Finally sitting down to process an incredible couple of days in Cyprus at the Continuum2016 conference on the Continuum in Music and Architecture hosted by the Centre Iannis Xenakis and the University of Cyprus Department of Architecture. It was a wonderful chance to meet scholars from all over the world and gather ideas, inspiration, and various wonderful teaching resources:
Keynote performer Peter Sheppard Skærved's speech set the tone by emphasizing the importance of making space for reflection—in one's craft as an artist, in the depth of one's knowledge and therefore ability to make a difference as a scholar, and finally in being aware of communities—the importance of continuum as self-awareness and global awareness.
Sharon Kanach presented a lecture on Scelsi's compositional process (and his influence on Xenakis's music), full of rich information and history from her experience working with both composers personally. Keynote speaker Athanassios Economou shared several interactive tools such as GRAPE from SWAP Plus, the online research and development department of SWAP Architects. GRAPE, a parametric shape grammar interpreter, allows the user to visualize various manipulations/transformations of geometric shapes given various restrictions/rules.
Others presented research in progress, including Konstantina Kalfa's presentation on Villa Mache (continuum in the architecture and use of light in Xenakis's designs). Composers presented their own work, including Nicoleta Chatzopoulou, who talked about using silence as a landscape in musical composition.

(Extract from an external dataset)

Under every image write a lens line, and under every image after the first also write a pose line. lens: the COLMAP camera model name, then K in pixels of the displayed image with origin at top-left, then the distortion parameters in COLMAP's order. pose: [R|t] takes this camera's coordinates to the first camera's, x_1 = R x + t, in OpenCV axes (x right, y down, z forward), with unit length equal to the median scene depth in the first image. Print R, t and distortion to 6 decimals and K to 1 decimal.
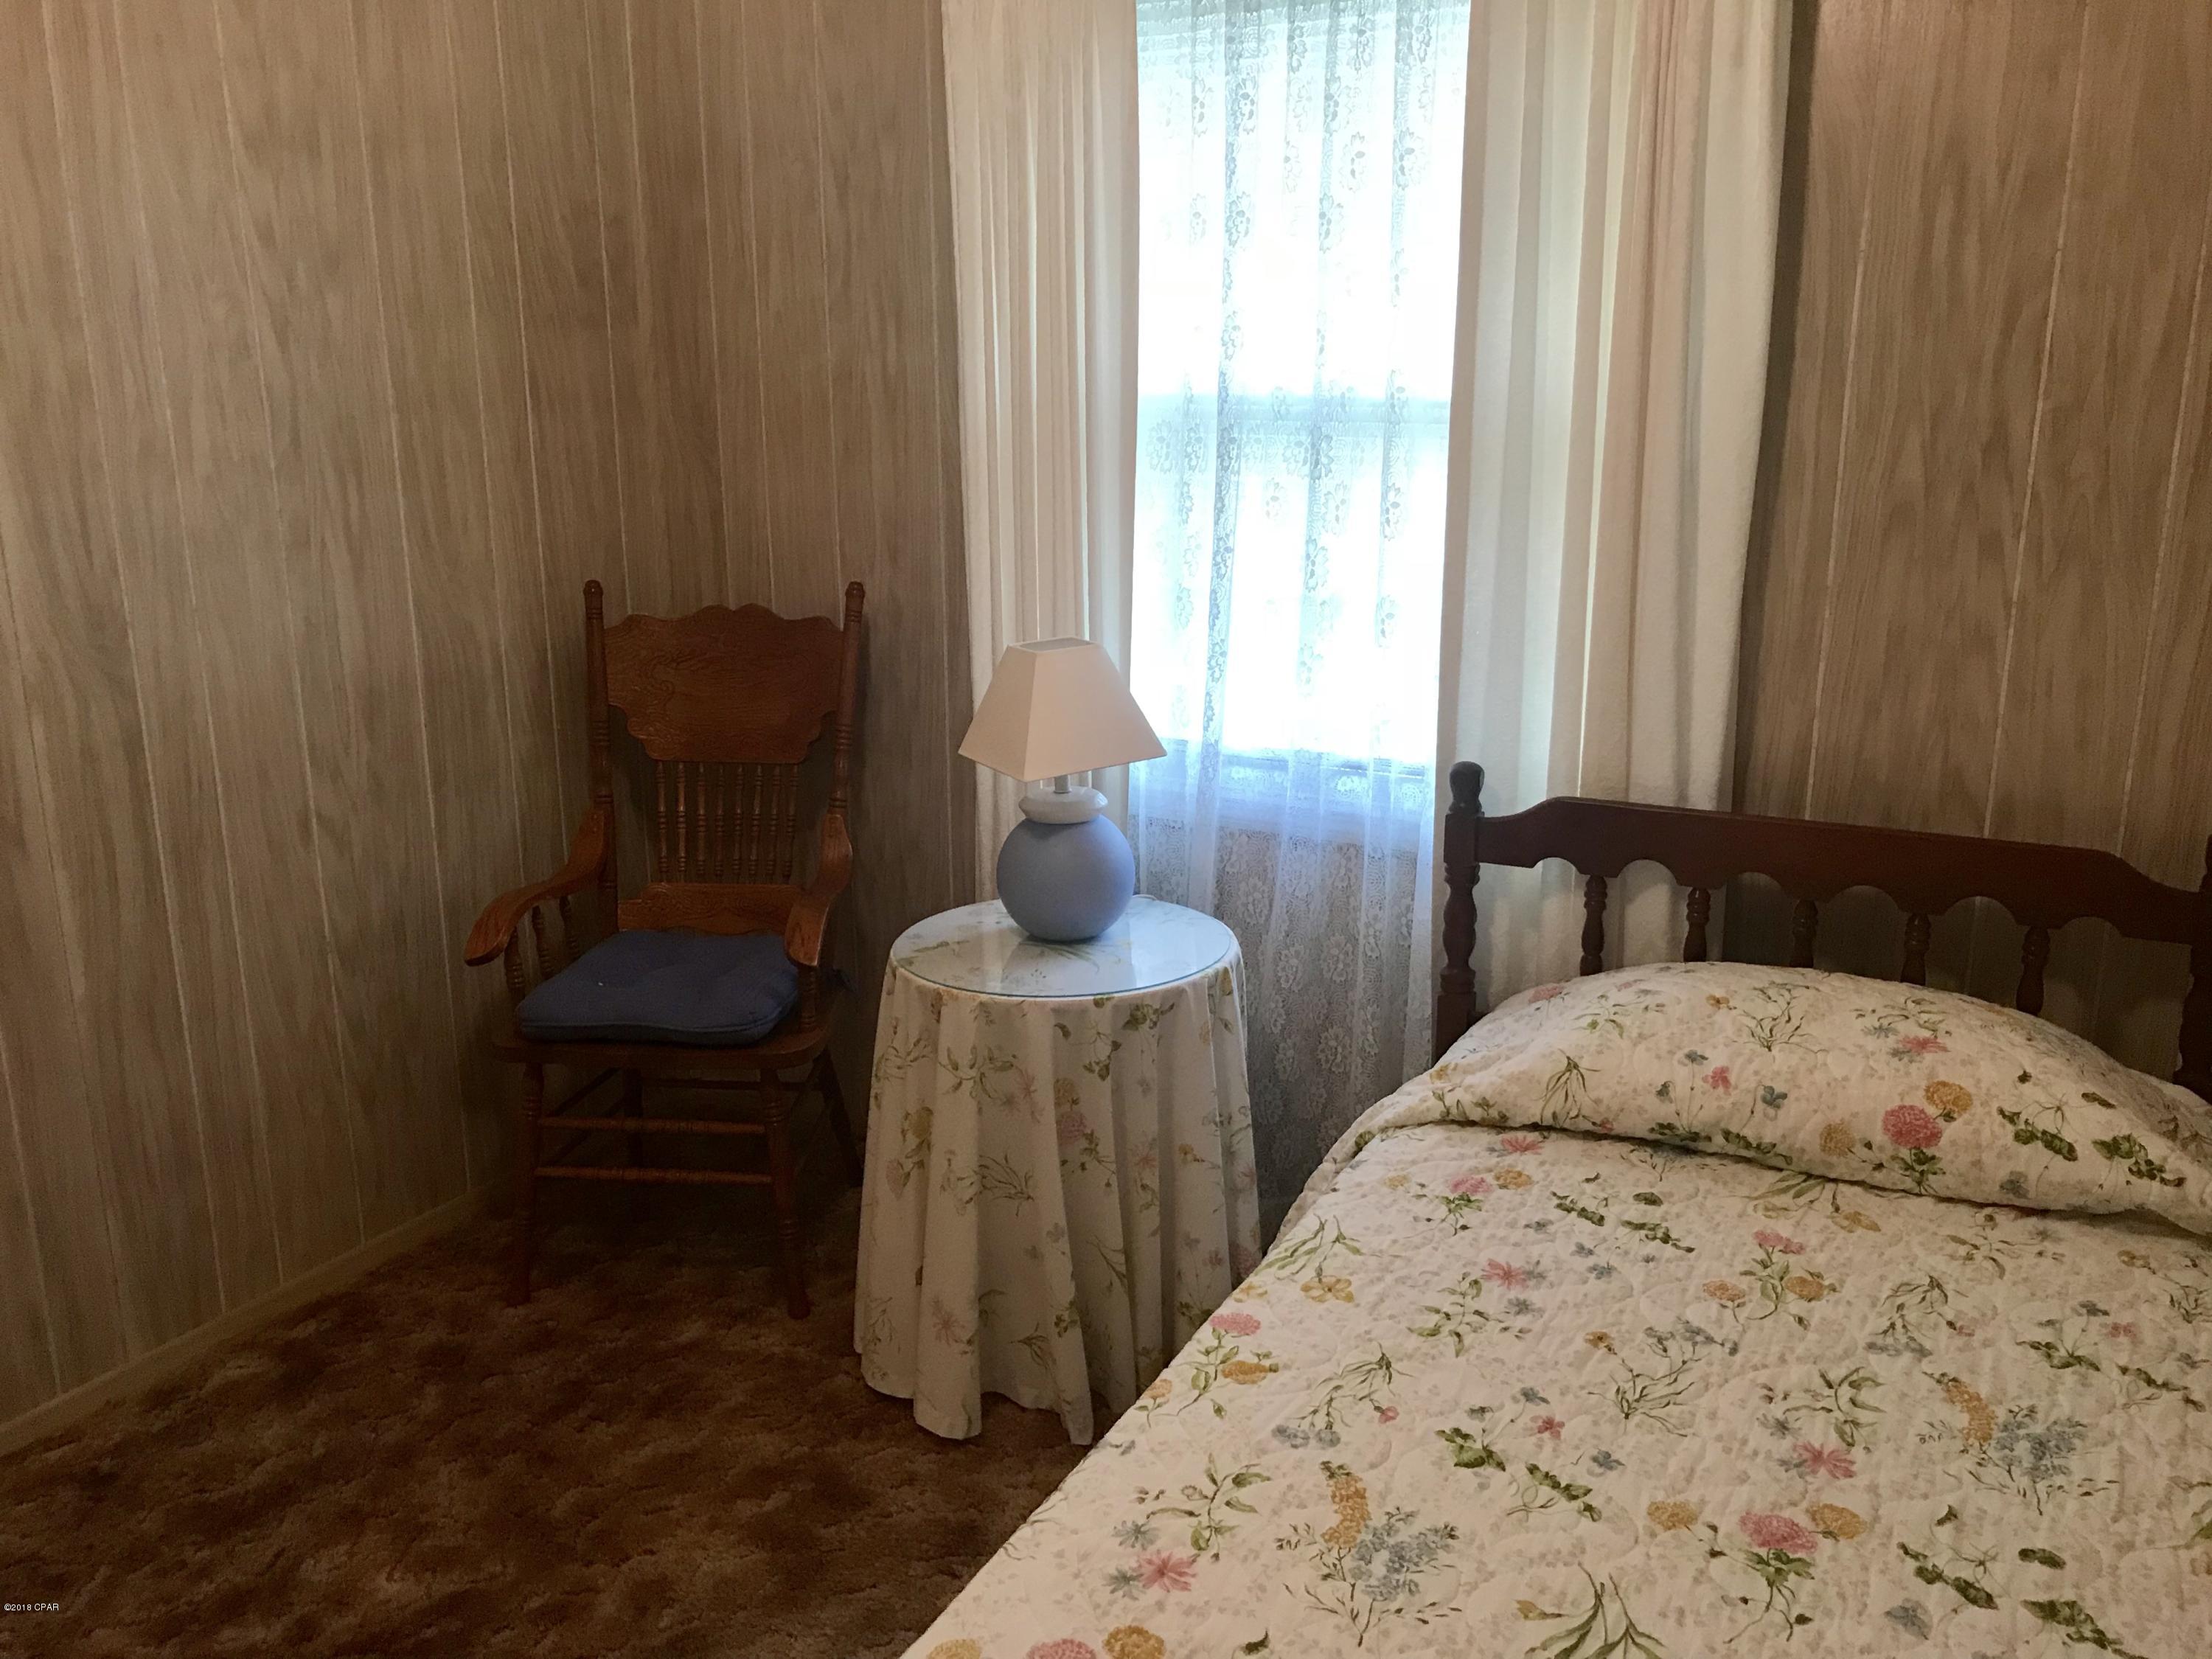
lens RADIAL K [[1805.0, 0, 1098.1], [0, 1805.0, 840.8], [0, 0, 1]] dist [0.049424, -0.071220]
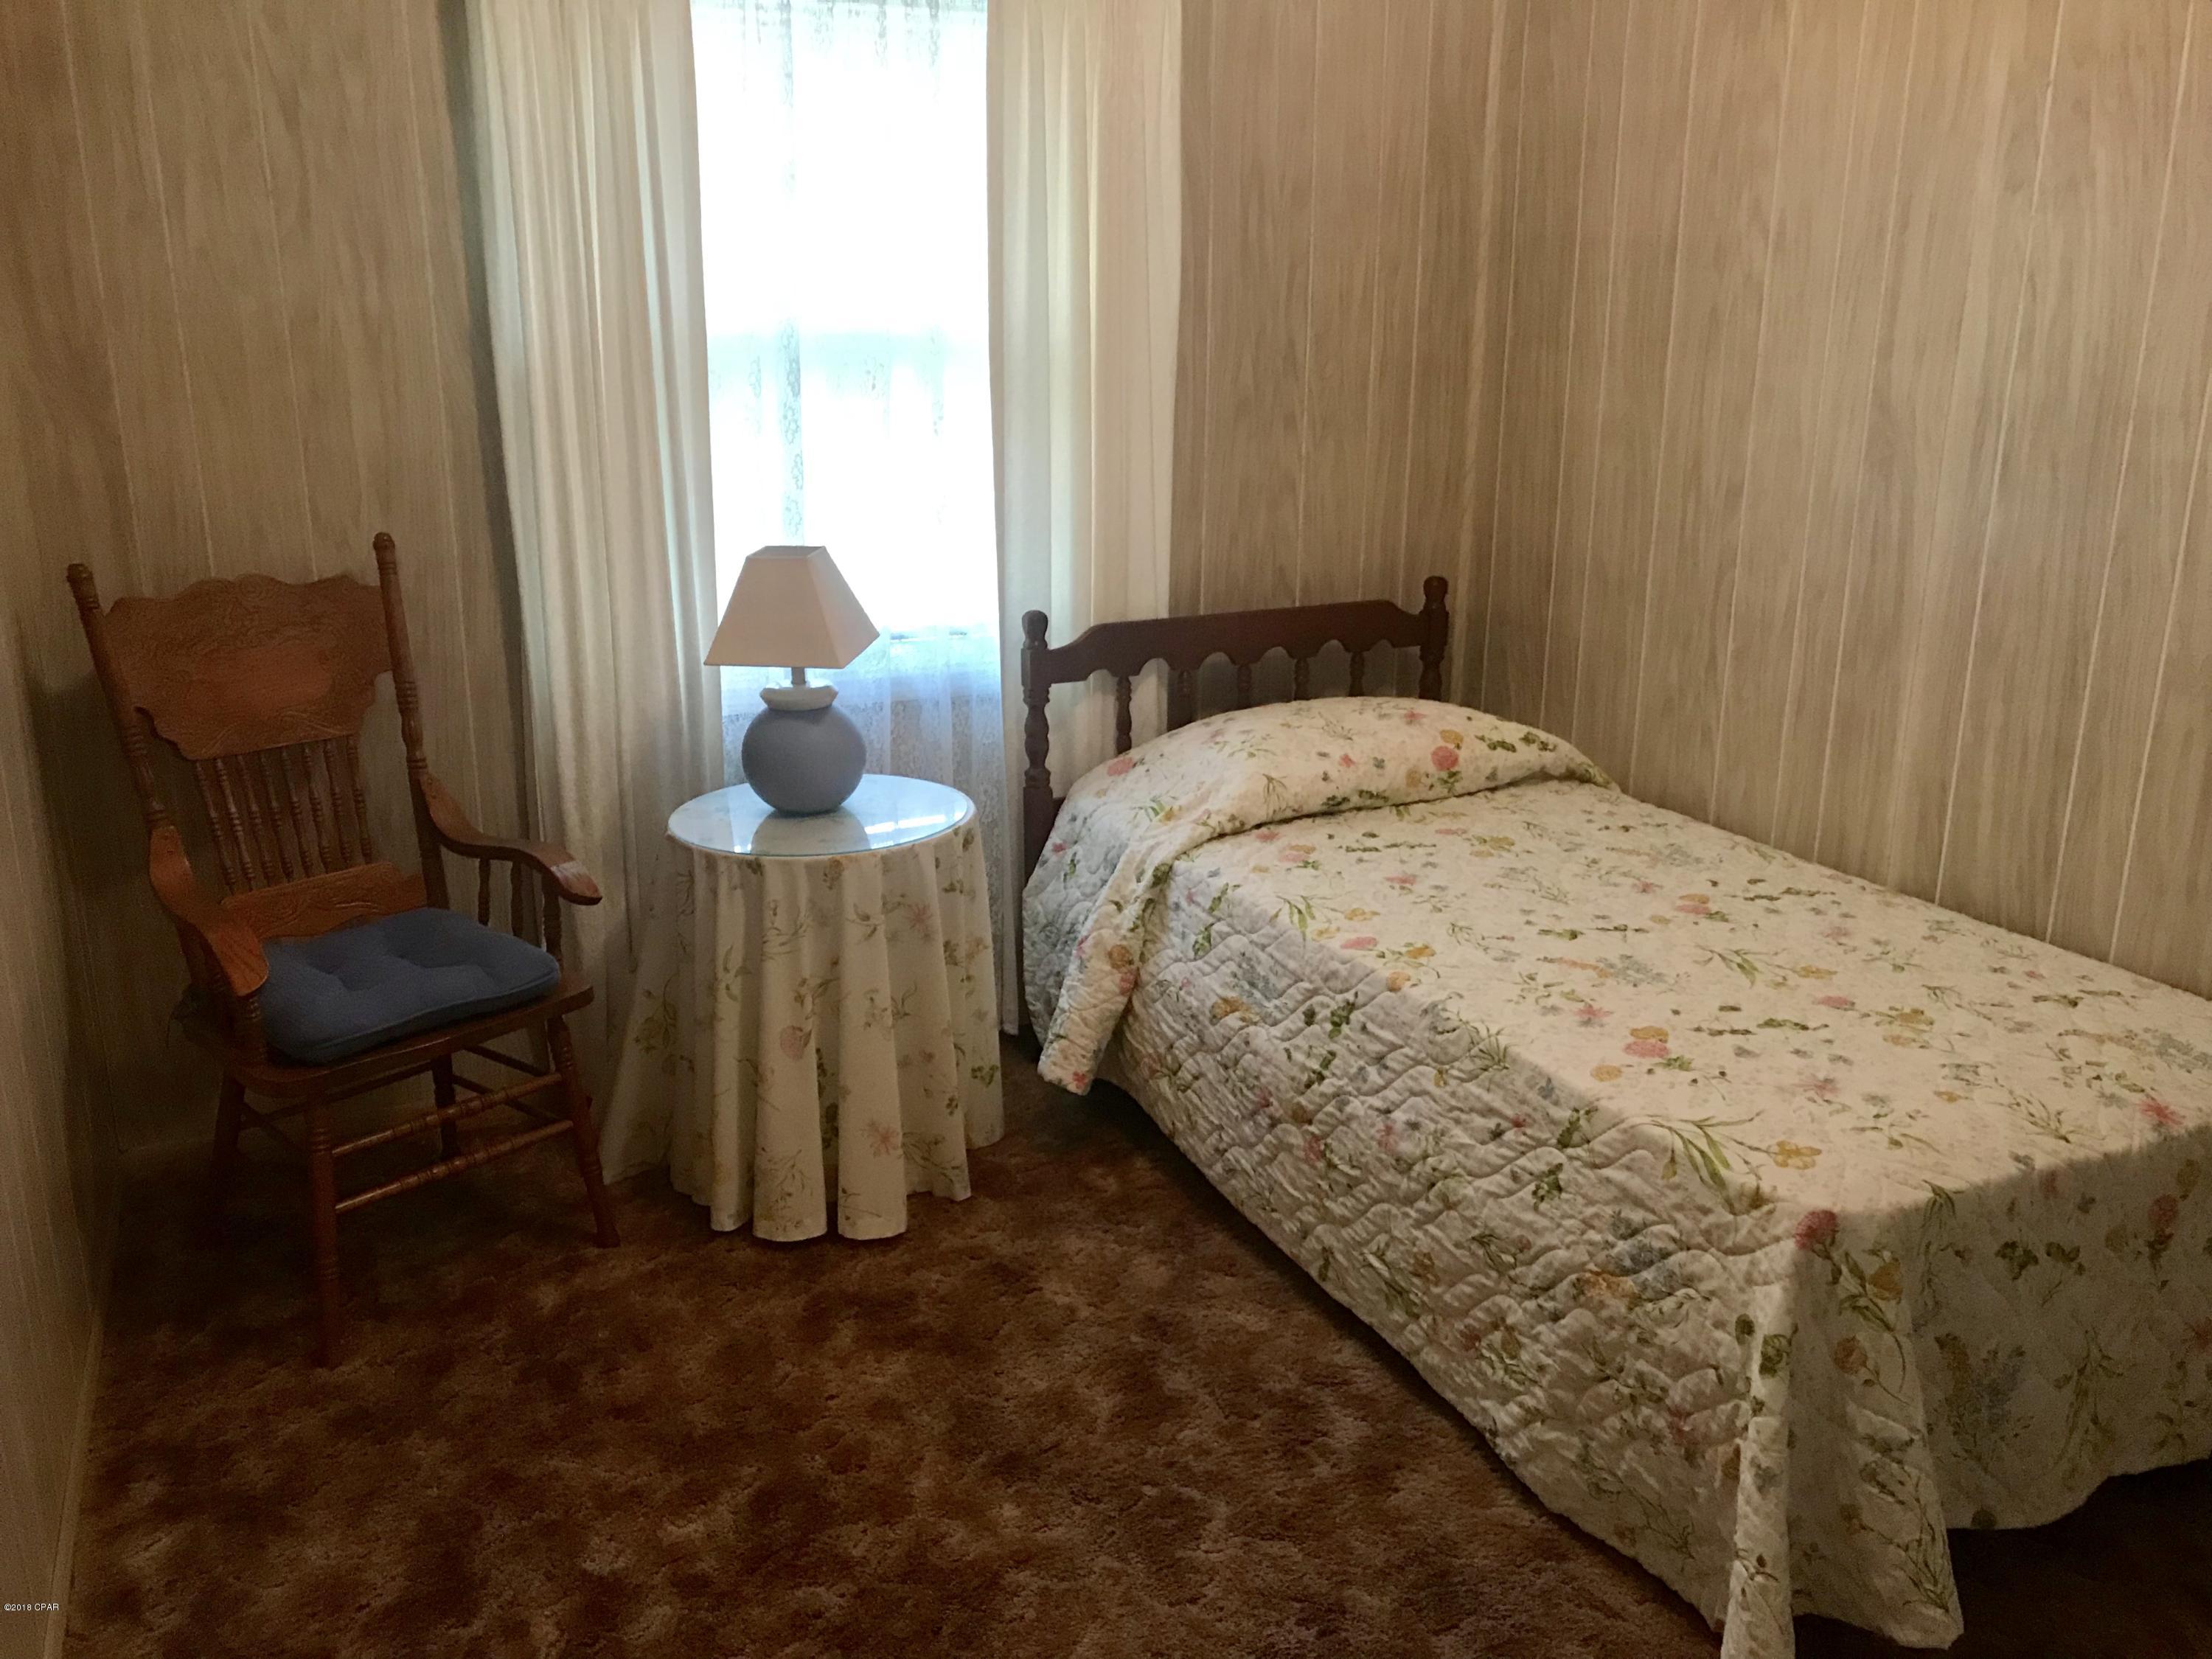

It was inspiring to be around both young and established scholars who value critical thought, feedback, and making time for both rigorous academic focus and reflection. The arts allow us to perceive nuances in continuum if we have patience: in music, learning to support others' voices; in visual art, to literally be able to create/have perspective; in dance, to learn to support the weight of another human being. Gatherings such as these allow for that optimism and critique to find its place in the ongoing struggle for relevance and reflection in the arts/academia.